Unseen photo of Duchess of Argyll set to go on display in London
Previously unseen photographs of Princess Alexandra and the Duchess of Argyll are among 25 newly discovered works by Madame Yevonde to be unveiled at the National Portrait Gallery.
Yevonde: Life in Colour, will feature 150 portraits by the artist, who became an innovator in new techniques, experimenting with solarisation and the Vivex colour process. It is the first exhibition dedicated to her since 1998 and will open in June.
Some of the most famous faces of the 1930s will be showcased, including George Bernard Shaw, Vivien Leigh, John Gielgud and Princess Alexandra.
The exhibition, supported by the Chanel Culture Fund, is the first major show that is part of the gallery’s reopening in June.

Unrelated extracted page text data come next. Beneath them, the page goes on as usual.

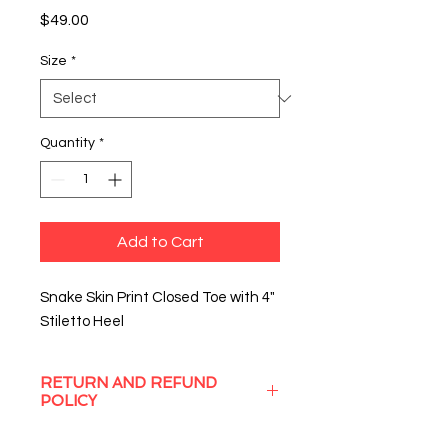
Price
$49.00
Size
*
Quantity
*
Add to Cart
Snake Skin Print Closed Toe with 4"
Stiletto Heel
RETURN AND REFUND
POLICY
Sassy Struts will gladly exchange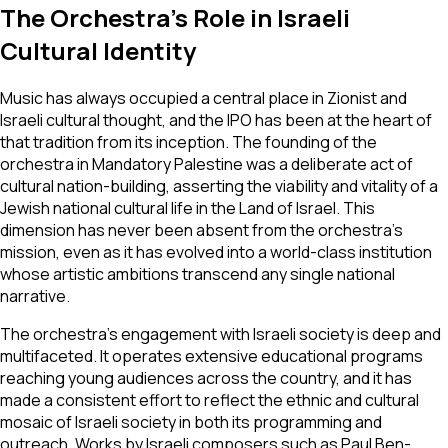
The Orchestra's Role in Israeli
Cultural Identity
Music has always occupied a central place in Zionist and
Israeli cultural thought, and the IPO has been at the heart of
that tradition from its inception. The founding of the
orchestra in Mandatory Palestine was a deliberate act of
cultural nation-building, asserting the viability and vitality of a
Jewish national cultural life in the Land of Israel. This
dimension has never been absent from the orchestra's
mission, even as it has evolved into a world-class institution
whose artistic ambitions transcend any single national
narrative.
The orchestra's engagement with Israeli society is deep and
multifaceted. It operates extensive educational programs
reaching young audiences across the country, and it has
made a consistent effort to reflect the ethnic and cultural
mosaic of Israeli society in both its programming and
outreach. Works by Israeli composers such as Paul Ben-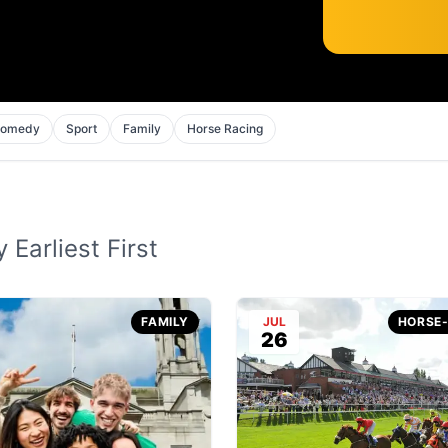
omedy
Sport
Family
Horse Racing
 Earliest First
FAMILY
JUL
HORSE
26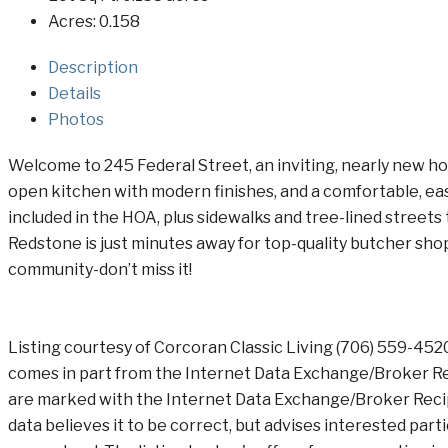
Acres:
0.158
Description
Details
Photos
Welcome to 245 Federal Street, an inviting, nearly new ho
open kitchen with modern finishes, and a comfortable, easy
included in the HOA, plus sidewalks and tree-lined streets
Redstone is just minutes away for top-quality butcher shop 
community-don’t miss it!
Listing courtesy of Corcoran Classic Living (706) 559-45
comes in part from the Internet Data Exchange/Broker Rec
are marked with the Internet Data Exchange/Broker Recipr
data believes it to be correct, but advises interested par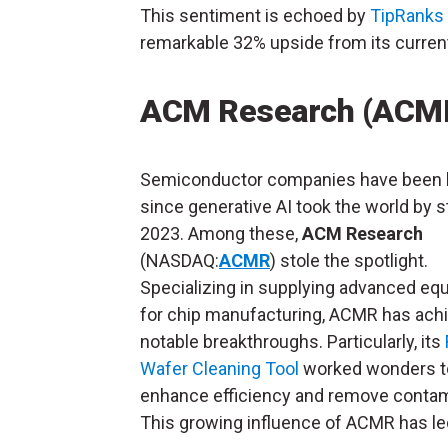
This sentiment is echoed by
TipRanks
remarkable 32% upside from its current
ACM Research (ACM
Semiconductor companies have been 
since generative AI took the world by s
2023. Among these,
ACM Research
(NASDAQ:
ACMR
) stole the spotlight.
Specializing in supplying advanced eq
for chip manufacturing, ACMR has ach
notable breakthroughs. Particularly, its
Wafer Cleaning Tool
worked wonders t
enhance efficiency and remove contam
This growing influence of ACMR has led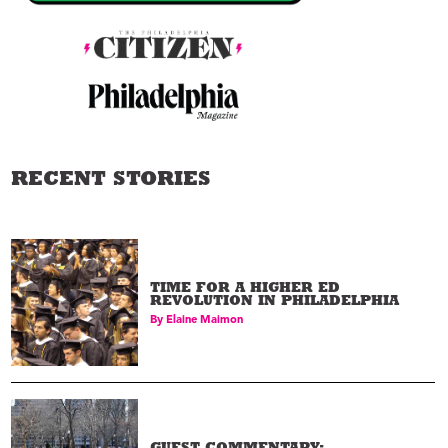
RECENT STORIES
TIME FOR A HIGHER ED
REVOLUTION IN PHILADELPHIA
By
Elaine Maimon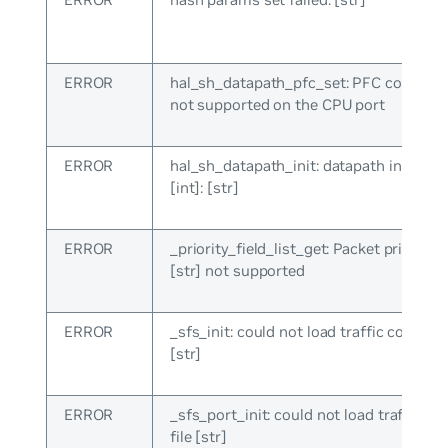
ERROR
hal_sh_datapath_pfc_set: PFC configur
not supported on the CPU port
ERROR
hal_sh_datapath_init: datapath init failed
[int]: [str]
ERROR
_priority_field_list_get: Packet priority f
[str] not supported
ERROR
_sfs_init: could not load traffic config fi
[str]
ERROR
_sfs_port_init: could not load traffic co
file [str]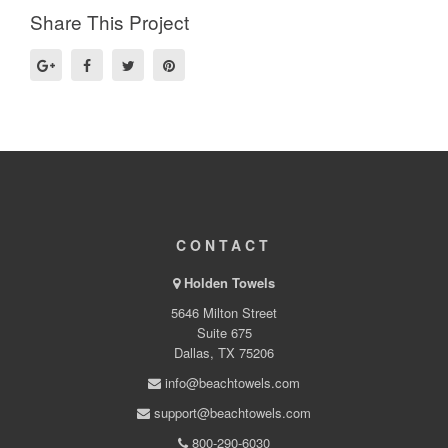
Share This Project
CONTACT
Holden Towels
5646 Milton Street
Suite 675
Dallas, TX 75206
info@beachtowels.com
support@beachtowels.com
800-290-6030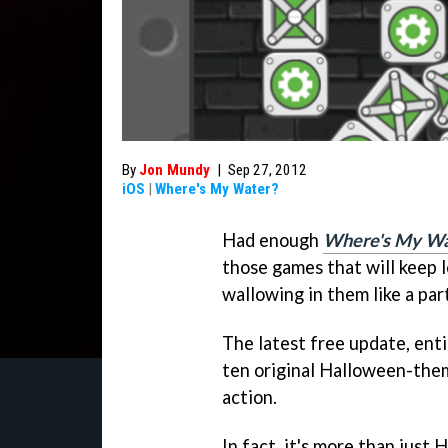
By
Jon Mundy
|
Sep 27, 2012
iOS
|
Where's My Water?
Had enough
Where's My Wa
those games that will keep l
wallowing in them like a part
The latest free update, ent
ten original Halloween-the
action.
In fact, it's more than jus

The building has been closed for the past three years for a £35 million refurbishment, which is expected to expand the building’s space by 20 per cent.
The show will explore Yevonde’s life and career through self-portraiture and autobiography, reflecting on the growing independence of women after the First World War and of the freedom that photography afforded her.
The London-based photographer, who was born in 1893 and died in 1975, was committed to colour photography when it was not considered a serious medium, capturing glamorous debutantes, the Royal family, leading writers, artists and film stars.
Her images quickly became published in leading fashion magazines, such as Tatler and the Sketch where she depicted the new fashion freedoms of the time, while her commercial work appeared in advertisements, often using still-life or models in tableaux.
A vibrant colour portrait of one of the most photographed women in the 1930s, socialite Margaret Sweeny, who in 1951 became the Duchess of Argyll, will be shown for the first time.
The Duchess gained notoriety through a high-profile divorce after her husband, the 11th Duke of Argyll, hired a locksmith to break into her private drawers where Polaroid pictures of her infidelities were hidden.
The exhibition will also feature a new colour print of her portrait of Surrealist patron and poet Edward James. The image was used on the cover of his 1938 volume of poetry, The Bones of My Hand.
A previously unseen self-portrait has also been uncovered, showing Yevonde looking directly into the lens, positioned alongside her weighty one-shot camera and using Herbert Read’s 1933 Art Now: An Introduction to the Theory of Modern Painting and Sculpture as a prop.
Clare Freestone, photographs curator at the National Portrait Gallery, said: “Yevonde’s originality demonstrated through these photographs traverses almost a century and provides a vision so fresh and relatable.
“It is enthralling that there are further revelations to be transformed into colour after almost a century or, for some, for the very first time.”
Yevonde: Life in Colour opens at The National Portrait Gallery on June 22.